Sometimes alterations to specific parts of document models rests with specific bodies. For example, the format for specifying tax information in an invoice may be fixed by a government. In such cases the applying of extensions to imported submodels may need to be inhibited, or restricted to the organization responsible for the maintenance of that part of the data stream. Alternatively there may simply need to be a mechanism for recording who is responsible for the submodel, e.g. by assigning it a namespace.
Some data may only be collected for the purposes of commenting on data streams, or for viewing under controlled circumstances. Examples of such data include annotations, confidential data only accessible by staff with a specific clearance level, data that has been deleted from the latest version of a file, or data that will only become valid on a certain date. Mechanisms for uniquely identifying such data should include means to pass the identifier off to an external routine to determine whether or not to include the temporary section within the displayed data.
Document type definitions need to be self documenting, and to contain appropriate version identification information. Such data should be specifiable in instance format, rather than having to be specified using comment declarations. It should be possible insert annotations within any element used to declare document structure, so that individual attributes, and individual attribute values specifications can have annotating information associated with their definitions.
Not all applications will support all features. Elements that identify specified features of ISO 8879 should be separately specifiable. Other features should also be dependent on local support for features such as datatypes, notation processing, etc.

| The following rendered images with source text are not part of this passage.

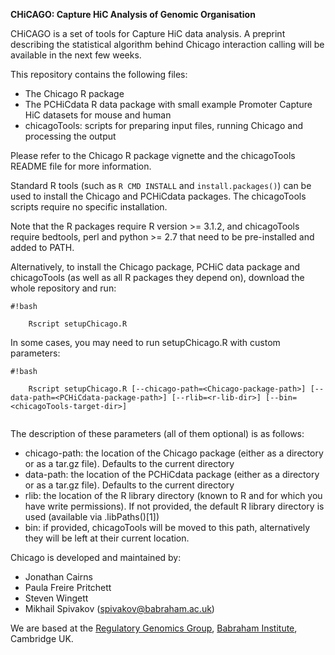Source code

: **CHiCAGO: Capture HiC Analysis of Genomic Organisation** 

CHiCAGO is a set of tools for Capture HiC data analysis. A preprint describing the statistical algorithm behind Chicago interaction calling will be available in the next few weeks. 

This repository contains the following files:

- The Chicago R package     
- The PCHiCdata R data package with small example Promoter Capture HiC datasets for mouse and human  
- chicagoTools: scripts for preparing input files, running Chicago and processing the output  

Please refer to the Chicago R package vignette and the chicagoTools README file for more information.

Standard R tools (such as ```R CMD INSTALL``` and ```install.packages()```) can be used to install the Chicago and PCHiCdata packages. The chicagoTools scripts require no specific installation.   
   
Note that the R packages require R version >= 3.1.2, and chicagoTools require bedtools, perl and python >= 2.7 that need to be pre-installed and added to PATH.   
   
Alternatively, to install the Chicago package, PCHiC data package and chicagoTools (as well as all R packages they depend on), download the whole repository and run:

```
#!bash

    Rscript setupChicago.R

```

In some cases, you may need to run setupChicago.R with custom parameters:

```
#!bash

    Rscript setupChicago.R [--chicago-path=<Chicago-package-path>] [--data-path=<PCHiCdata-package-path>] [--rlib=<r-lib-dir>] [--bin=<chicagoTools-target-dir>]
    
```

The description of these parameters (all of them optional) is as follows:

 - chicago-path: the location of the Chicago package (either as a directory or as a tar.gz file). Defaults to the current directory
 - data-path: the location of the PCHiCdata package (either as a directory or as a tar.gz file). Defaults to the current directory
 - rlib: the location of the R library directory (known to R and for which you have write permissions). If not provided, the default R library directory is used (available via .libPaths()[1])
 - bin: if provided, chicagoTools will be moved to this path, alternatively they will be left at their current location. 

Chicago is developed and maintained by:

- Jonathan Cairns 
- Paula Freire Pritchett
- Steven Wingett
- Mikhail Spivakov ([spivakov@babraham.ac.uk](mailto:spivakov@babraham.ac.uk))

We are based at the [Regulatory Genomics Group](http://www.regulatorygenomicsgroup.org), [Babraham Institute](http://www.babraham.ac.uk), Cambridge UK.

Note that this requirements statement does not support all the optional features in ISO 8879, only the subset that is considered vital to the next generation of systems. Other features that would be nice, but which are not strict requirements include:
The ability to omit tags when their presence can often be implied from the model where two consecutive elements start or end. It should be possible to specify that certain tags do not need to occur at certain points in the model at which they can be implied from the immediately following tag.
Many documents contain data that forms a natural markup tag (e.g. "Abstract:", "Chapter 12", "Appendix 1:") It should be possible to identify strings that in the current context of the model identify the omission of a specified piece of markup.
It should be possible to identify parts of a document for which a document model specified in another file is to be applied. This is particularly important where a document includes data that has been copied or referenced via links that embed the data into the document. It should not be necessary to store such data in a separate file that is referenced via an external entity.